— SELECTED EXCERPT —
.....
Tonal is today announcing its Series C financing that it hopes will allow the company to bring its at-home gym to even more homes. The funding round shows investors’ excitement around the new generation of personal exercise equipment that combines on-demand training with smart features. Tonal, like Peloton, offers features previously unavailable outside of gyms, and with this injection of capital, the company expects to build new personal features and invest in marketing and retail experiences.
L Catterton’s Growth Fund led the $45 million Series C round, which included investments from Evolution Media, Shasta Ventures, Mayfield, Sapphire Sport and others. This financing round brings the total amount raised to $90 million.
Tonal is based out of San Francisco and was founded by Aly Orady in 2015. The company launched its strength-training product in 2018. The wall-mounted Tonal uses electromagnetism to simulate and control weight, allowing the slender device to replicate (and replace) a lot of weight-lifting machines.
The Tonal machine costs $2,995, and for $49 a month, Tonal offers members access to personal training sessions, recommended programs and workouts. Since launching, CEO Orady tells TechCrunch there have been virtually no returns. He says their customer care teams proactively work with members to ensure a good experience.
Orady is excited to have L Catterton participating in this financing round, saying their deep network and unparalleled experience building premium fitness brands globally is an incredibly exciting new resource for the company. The Connecticut-based investment firm helped fund Peloton, ThirdLove, ClassPass and The Honest Company.
“As the fitness landscape continues to evolve, we have seen a clear shift toward personalized, content-driven, at-home workout experiences,” said Scott Dahnke, Global co-CEO of L Catterton in a released statement. “Tonal is the first connected fitness brand focused on strength training and represents an opportunity to invest behind an innovative concept with tremendous growth potential. We look forward to leveraging our deep knowledge of consumer behavior and significant experience in the connected fitness space to bring Tonal’s dynamic technology and content platform to more homes across the country.”
Tonal shares a market with Peloton, and Orady says a significant amount of Tonal owners also own Peloton equipment. Yet, feature-by-feature, Peloton and Tonal are different. While they’re both in-home devices that offer on-demand instructors, Peloton targets cardiovascular exercises while Tonal is a strength-training machine. Orady states his customers find the two companies offer complementary experiences.
“The common thread with our members is that they understand the value of investing in their fitness and overall health,” said Aly Orady, “All of our members are looking to take their fitness to the next level with strength training. Tonal offers the ability to strength train at home by providing a comprehensive, challenging full body workout without having to sacrifice quality for convenience.”
This is an enormous market he says the company can rely on for years to come. The majority of Tonal’s customers are between 30 and 55 years old and live in, or adjacent to, the top 10 major metro U.S. markets. There’s an even split, he says, between male and female members.
Tonal is similar to Mirror, another at-home, wall-mounted exercise device that costs $1,495. While Tonal focuses on strength training through resistance, Mirror offers yoga, boxing, Pilates and other exercises and activities with on-demand instruction and real-time stats. Mirror also launched in 2018 and the company has raised $40 million.
Going forward, Tonal expects to expand its software to provide new personalization features to its members. The hope is to build experiences that motivate users while serving up real-time feedback. This includes building new workout categories and additional fitness experiences, even when users travel and don’t have access to their Tonal machine.
The company sees it expanding its retail and marketing presence. Right now, just eight months after the product’s debut, customers have very limited access to try the Tonal machine. It’s only on display at Tonal’s flagship San Francisco store and is coming to a pop-up store in Newport Beach, Calif.
Orady tells TechCrunch the company needs new talent to help the company achieve its mission. Tonal is hiring and looking to hire in hardware, software, design, video production and marketing.
At-home exercise equipment is a massive market, and Tonal offers a unique set of features and advantages that should allow it to stand apart from competitors. This isn’t just another treadmill. Tonal is a strength-training super machine the size of a thick HDTV. Challenges abound, but the company seemingly has a solid plan to utilize its latest round of financing that should allow it to reach more customers and show them why the Tonal machine is worth the cost.
.....
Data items
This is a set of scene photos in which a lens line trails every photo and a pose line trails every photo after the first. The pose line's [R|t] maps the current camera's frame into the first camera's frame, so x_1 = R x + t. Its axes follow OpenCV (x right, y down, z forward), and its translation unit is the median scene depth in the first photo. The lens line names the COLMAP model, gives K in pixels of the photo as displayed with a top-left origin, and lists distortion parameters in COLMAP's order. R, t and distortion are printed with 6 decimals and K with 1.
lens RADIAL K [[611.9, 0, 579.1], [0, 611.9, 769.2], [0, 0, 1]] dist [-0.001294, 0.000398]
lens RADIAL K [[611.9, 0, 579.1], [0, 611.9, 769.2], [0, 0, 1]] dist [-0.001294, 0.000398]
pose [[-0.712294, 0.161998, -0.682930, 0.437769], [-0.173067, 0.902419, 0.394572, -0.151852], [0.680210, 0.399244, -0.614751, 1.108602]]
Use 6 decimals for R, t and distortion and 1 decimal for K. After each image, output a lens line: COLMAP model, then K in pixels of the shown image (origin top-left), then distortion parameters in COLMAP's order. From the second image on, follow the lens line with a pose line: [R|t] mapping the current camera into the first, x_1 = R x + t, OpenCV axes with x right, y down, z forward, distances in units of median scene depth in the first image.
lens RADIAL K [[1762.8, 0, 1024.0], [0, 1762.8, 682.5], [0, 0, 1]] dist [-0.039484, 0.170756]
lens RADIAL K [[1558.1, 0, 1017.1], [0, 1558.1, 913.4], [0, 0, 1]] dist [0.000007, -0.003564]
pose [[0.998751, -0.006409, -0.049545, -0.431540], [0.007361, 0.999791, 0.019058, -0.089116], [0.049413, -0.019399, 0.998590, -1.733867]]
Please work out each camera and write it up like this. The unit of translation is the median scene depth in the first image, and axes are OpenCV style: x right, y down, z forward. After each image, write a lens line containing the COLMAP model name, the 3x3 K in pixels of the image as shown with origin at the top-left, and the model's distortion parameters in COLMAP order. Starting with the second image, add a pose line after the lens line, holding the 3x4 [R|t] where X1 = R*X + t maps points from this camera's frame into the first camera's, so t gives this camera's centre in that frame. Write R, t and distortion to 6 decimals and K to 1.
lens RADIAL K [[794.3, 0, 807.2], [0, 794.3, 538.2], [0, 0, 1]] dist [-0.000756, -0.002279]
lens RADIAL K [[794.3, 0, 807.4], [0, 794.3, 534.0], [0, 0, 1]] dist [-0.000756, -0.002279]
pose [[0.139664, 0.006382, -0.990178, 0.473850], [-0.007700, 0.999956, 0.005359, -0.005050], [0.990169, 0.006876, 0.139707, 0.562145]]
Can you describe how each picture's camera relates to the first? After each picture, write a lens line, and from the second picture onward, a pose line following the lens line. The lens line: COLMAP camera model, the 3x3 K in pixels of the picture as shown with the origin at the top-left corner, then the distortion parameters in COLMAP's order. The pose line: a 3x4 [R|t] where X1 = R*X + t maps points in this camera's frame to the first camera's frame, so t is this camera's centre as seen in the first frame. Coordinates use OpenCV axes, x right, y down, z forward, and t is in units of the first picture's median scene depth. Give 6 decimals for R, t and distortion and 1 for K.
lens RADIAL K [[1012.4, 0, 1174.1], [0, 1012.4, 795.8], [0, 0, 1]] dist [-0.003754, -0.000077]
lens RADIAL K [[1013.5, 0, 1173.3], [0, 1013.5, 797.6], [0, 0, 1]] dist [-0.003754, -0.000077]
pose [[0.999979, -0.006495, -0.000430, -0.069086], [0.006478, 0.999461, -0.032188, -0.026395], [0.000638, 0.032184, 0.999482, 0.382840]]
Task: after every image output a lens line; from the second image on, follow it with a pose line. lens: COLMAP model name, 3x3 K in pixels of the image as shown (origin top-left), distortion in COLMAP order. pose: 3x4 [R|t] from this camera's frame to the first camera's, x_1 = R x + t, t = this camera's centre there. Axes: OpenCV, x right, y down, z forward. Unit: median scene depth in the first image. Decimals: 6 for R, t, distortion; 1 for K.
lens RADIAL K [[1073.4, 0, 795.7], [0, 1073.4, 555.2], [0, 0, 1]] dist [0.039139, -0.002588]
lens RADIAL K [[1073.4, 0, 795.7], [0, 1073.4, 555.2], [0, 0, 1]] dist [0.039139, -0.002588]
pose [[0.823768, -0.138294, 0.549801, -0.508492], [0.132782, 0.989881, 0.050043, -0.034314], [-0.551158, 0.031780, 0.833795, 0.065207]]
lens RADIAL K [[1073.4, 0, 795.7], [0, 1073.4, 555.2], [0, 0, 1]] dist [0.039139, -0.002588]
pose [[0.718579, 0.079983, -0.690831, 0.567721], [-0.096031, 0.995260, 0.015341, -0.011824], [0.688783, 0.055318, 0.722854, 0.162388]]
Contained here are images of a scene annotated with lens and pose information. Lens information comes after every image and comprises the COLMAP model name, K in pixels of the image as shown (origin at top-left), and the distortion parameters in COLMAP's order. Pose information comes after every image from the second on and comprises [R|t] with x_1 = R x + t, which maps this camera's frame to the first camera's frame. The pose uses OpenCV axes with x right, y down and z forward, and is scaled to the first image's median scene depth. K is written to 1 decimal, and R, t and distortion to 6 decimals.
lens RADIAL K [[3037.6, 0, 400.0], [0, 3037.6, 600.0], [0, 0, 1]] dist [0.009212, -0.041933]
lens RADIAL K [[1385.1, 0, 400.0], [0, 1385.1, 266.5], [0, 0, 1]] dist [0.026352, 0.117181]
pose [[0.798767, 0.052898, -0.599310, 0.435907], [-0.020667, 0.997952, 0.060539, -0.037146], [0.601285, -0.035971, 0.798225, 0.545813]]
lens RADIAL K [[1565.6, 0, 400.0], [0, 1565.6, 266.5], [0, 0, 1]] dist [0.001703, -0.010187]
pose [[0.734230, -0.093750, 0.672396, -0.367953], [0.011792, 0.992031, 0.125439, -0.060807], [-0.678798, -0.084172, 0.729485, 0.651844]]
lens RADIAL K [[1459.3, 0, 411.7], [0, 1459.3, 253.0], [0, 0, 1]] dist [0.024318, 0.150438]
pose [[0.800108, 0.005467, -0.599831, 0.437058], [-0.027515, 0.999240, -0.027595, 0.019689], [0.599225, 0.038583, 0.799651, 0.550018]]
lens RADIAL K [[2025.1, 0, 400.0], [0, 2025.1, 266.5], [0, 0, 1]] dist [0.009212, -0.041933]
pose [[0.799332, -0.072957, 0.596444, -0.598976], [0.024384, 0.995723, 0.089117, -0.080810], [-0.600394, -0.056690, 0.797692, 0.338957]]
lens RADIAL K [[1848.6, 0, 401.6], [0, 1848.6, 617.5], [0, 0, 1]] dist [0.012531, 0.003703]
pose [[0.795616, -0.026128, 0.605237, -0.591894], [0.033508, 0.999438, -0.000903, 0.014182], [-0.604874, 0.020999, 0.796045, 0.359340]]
.....
From the article about Tonal's Series C funding, list every area in which Tonal is hiring or looking to hire.

— EXPECTED ANSWER —
- hardware
- software
- design
- video production
- marketing